COMPITI DA SVOLGERE =
1 – Cita alla lettera dall'articolo su PUBG: Blindspot il passo che inizia con le parole "Yang ha inoltre" e si chiude dopo "futuri del team.".
2 – Elenca, per favore, tutti i videogiochi nominati nell'articolo su PUBG: Blindspot.
3 – Secondo l'articolo su PUBG: Blindspot, in che giorno chiuderanno i servizi in accesso anticipato del gioco?

Chiusura Anticipata per PUBG: Blindspot, lo Spin-off Tattico a Visione dall’Alto
Il promettente spin-off tattico di PlayerUnknown’s Battlegrounds (PUBG), intitolato PUBG: Blindspot, chiuderà i battenti dei suoi servizi in accesso anticipato il prossimo lunedì 30 marzo. La decisione, annunciata dal team di sviluppo Arc Team e dalla PUBG Corporation di Krafton, giunge a soli due mesi dal lancio iniziale, nonostante un’accoglienza inizialmente positiva da parte della community. Secondo quanto riportato da PCGamesN, gli sviluppatori hanno dichiarato l’impossibilità di “fornire in modo sostenibile il livello di esperienza che ci eravamo prefissati di offrire attraverso l’accesso anticipato”.
Lanciato in accesso anticipato la settimana del 5 febbraio, PUBG: Blindspot proponeva un’interessante fusione tra la strategia di squadra dei moderni sparatutto multiplayer, come Rainbow Six Siege e CS2, e l’azione top-down di titoli classici. La sua peculiarità risiedeva nel concetto di “visione” condivisa tra i compagni di squadra, rendendo cruciale l’angolazione di tiro e la capacità di sfruttare o eludere le linee di vista all’interno di ambienti angusti e ricchi di stanze. A differenza del suo predecessore più famoso, dove la cooperazione può talvolta apparire secondaria, in Blindspot il gioco di squadra era fondamentale, con ruoli specializzati per garantire supporto e copertura reciproca. Gli scontri, prevalentemente a corto e medio raggio, richiedevano un posizionamento coordinato data l’elevata letalità delle armi.
Yang ha inoltre aggiunto che PUBG: Blindspot ha rappresentato un “tentativo audace di esplorare nuove possibilità nello spazio degli sparatutto tattici con visuale dall’alto”. Ha sottolineato l’importanza del feedback e del supporto ricevuto dalla community, che continuerà a influenzare gli sforzi di sviluppo futuri del team.

DATI GREZZI =

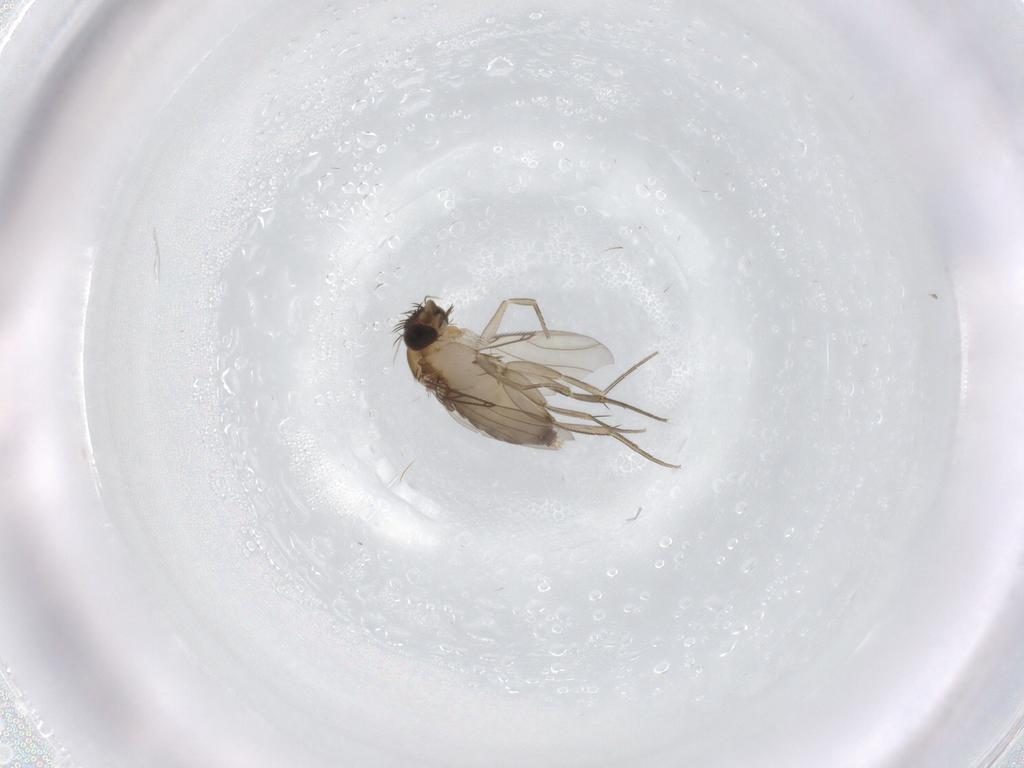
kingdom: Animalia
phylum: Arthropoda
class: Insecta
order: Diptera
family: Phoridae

==

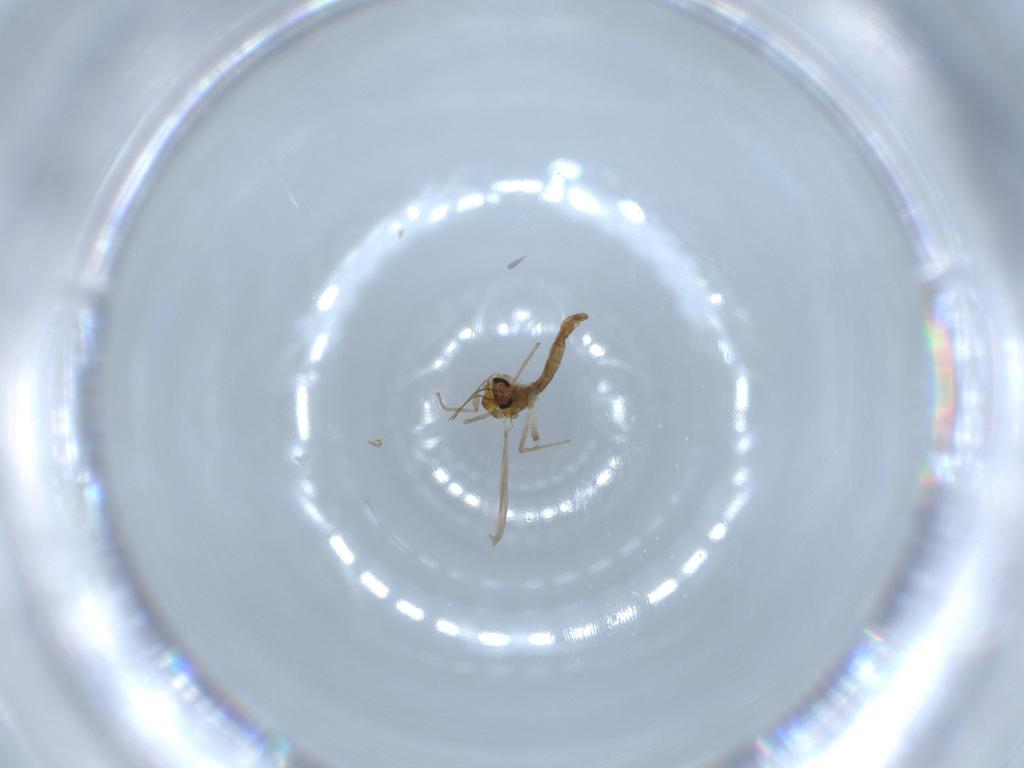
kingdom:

ESERCIZI RISOLTI =
1 –
Yang ha inoltre aggiunto che PUBG: Blindspot ha rappresentato un “tentativo audace di esplorare nuove possibilità nello spazio degli sparatutto tattici con visuale dall’alto”. Ha sottolineato l’importanza del feedback e del supporto ricevuto dalla community, che continuerà a influenzare gli sforzi di sviluppo futuri del team.

2 – PlayerUnknown’s Battlegrounds (PUBG), PUBG: Blindspot, Rainbow Six Siege, CS2

3 – Lunedì 30 marzo.